With enough hardware horsepower to deliver movie-like graphics and high-quality sound, Microsoft Corp.'s Xbox 360 is setting a new standard for video games. But the console isn't just about shoot-'em-ups and virtual sports.
Like its predecessor, the 360 can serve as an "extender" to a PC running Microsoft's Windows XP Media Center Edition 2005 operating system.
Nearly every type of media that plays on the PC can be piped — wired or wirelessly — over a home network and through the Xbox to a TV.
This time, the feature is built into the console (both the $300 and $400 versions) and doesn't require the purchase of additional software. It also can handle the demands of high-definition television without a hiccup.
All this is in addition to the Xbox's primary purpose — gaming. Taken as a whole, it's Microsoft's strongest case yet for its future in the living room. It shows that the PC, even if hidden elsewhere in the house, can serve up media and more for the entertainment center.
To try it, I borrowed an Xbox 360 and a Hewlett-Packard Co. PC decked out with the Media Center software.
The PC itself could have easily been a Gateway, Dell or any other brand — the operating system is offered by almost all PC makers, with prices starting at less than $1,000.
Though setup isn't as easy as it could be and the Media Center software still has some rough patches, it performed remarkably well.
I kept the PC in my home office, where one TV tuner card was plugged into our analog cable, so no cable box was needed. I also added an HDTV tuner card, which can receive over-the-air digital broadcast from my local stations.
Over in the living room, I set up the Xbox to our standard definition TV and plugged it into our wired home network. (You also can use a wireless setup, but results, especially with video, can be mixed.)
There was a quick download on the Xbox and another on the PC, and then I had to copy a string of numbers from the Xbox to the PC.
After all that, it didn't work. But a quick network reboot fixed whatever the problem was.
Within the Xbox's display, the Media Center component is accessed by clicking a "Media Center" link. The same interface that's on the PC appears — the only thing that's missing is "Play DVD," which isn't a big loss since the Xbox includes its own DVD player.
Live, analog cable television looked murky on my high-resolution PC display, but that has more to do with the quality of the cable signal itself, not the Media Center. When it's piped through the Xbox to the standard-definition TV, it looked much better.
Though everything is stored on the PC's hard drive and nothing is kept on the Xbox, I was able to pause live TV, set up recordings through a free electronic TV guide, speed through commercials on recorded shows and do everything else a digital video recorder could do.
High-definition video, which appears and sounds stunning on the PC, also could be piped to the standard TV, though with an obvious quality downgrade that wouldn't have happened if I had an HD set. Fast-action sports, like the Olympics, appeared digitized. But slower-moving dramas looked and sounded remarkably good.
Because my Media Center had more than one TV tuner, I could watch one channel on the PC and someone else could watch another on the Xbox-connected TV. One of those could even be a high-definition channel.
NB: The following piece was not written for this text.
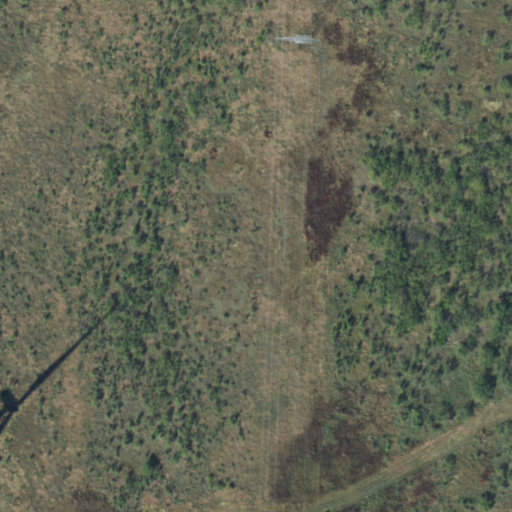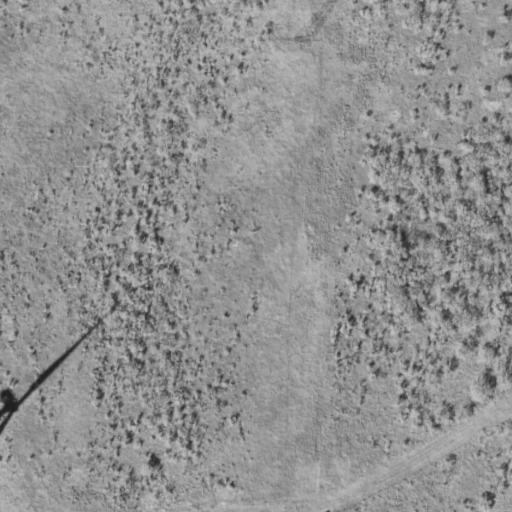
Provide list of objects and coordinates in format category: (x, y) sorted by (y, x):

If you've got more than one Xbox 360, you could connect up to five to the same network. The number of live television feeds, however, is limited by the number of TV tuner cards installed on the Media Center PC.
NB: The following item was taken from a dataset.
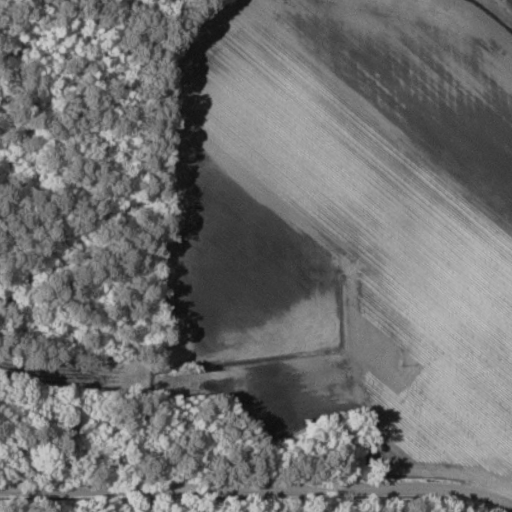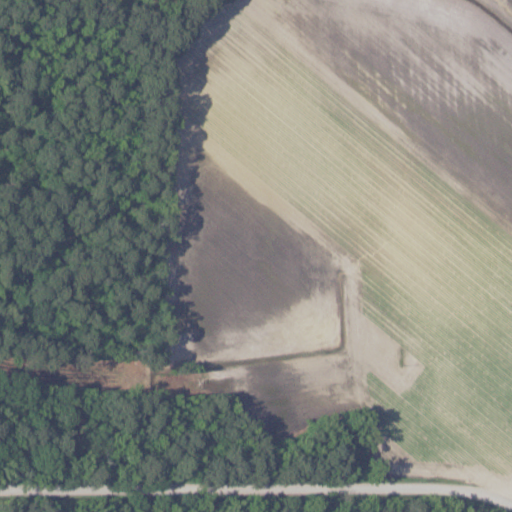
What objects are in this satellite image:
road: (256, 487)
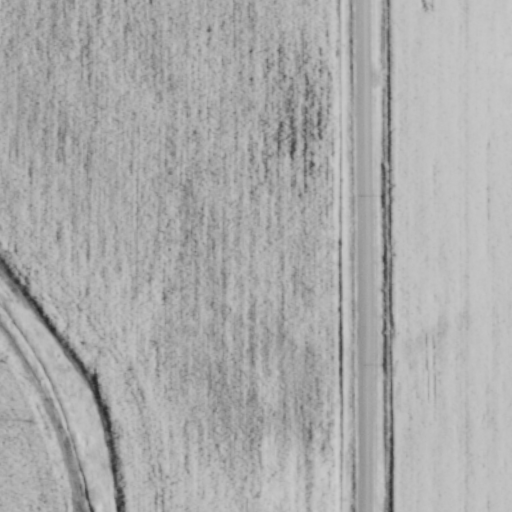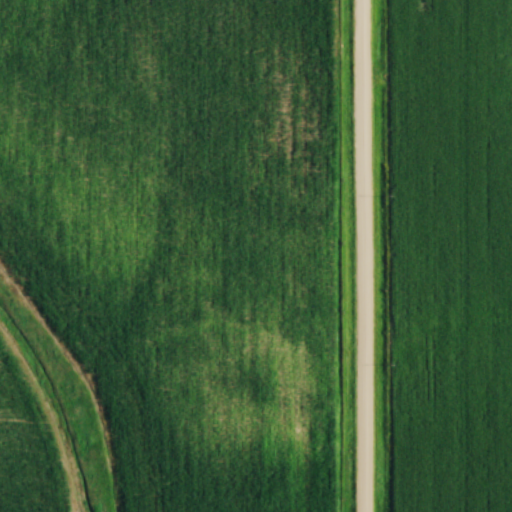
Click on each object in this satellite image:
road: (368, 255)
But the Media Center isn't entirely about TV. It also can incorporates radio, pictures, home movies — all of which can be accessed and sometimes even manipulated over the Xbox.
Arguably one of the most interesting features is the "Online Spotlight" section, which offers video and audio from a variety of sources over the Internet.
You can listen to XM Radio and National Public Radio, watch clips from Comedy Central and VH1 and buy music from Napster, among many other options.
Most work well when viewed via the Xbox. But a few — notably Comedy Central, MTV and VH1, which all seemed to based on the same underlying software engine — appeared to have some content out of alignment when viewed on a TV set. Others require registration through a Web browser, which isn't available on the Xbox.
Another headache is the Xbox's remote control.
Though the gaming controller can be used, it has none of the usual TV buttons. For a limited time, Microsoft was including a more appropriate clicker, which retails for $30.
The Xbox also can be controlled with the Media Center's remote — or a gadget such as Logitech's $130 Harmony remote for the Xbox 360 and the rest of your entertainment center.
Ultimately, the problems are minor compared with the fact that, right now, you're unlikely to find an Xbox 360. Since the console's release in November, Microsoft has been unable to meet demand, though a few are available on eBay.
And even if you find one, you'll likely have to shoo away any gamers in the house.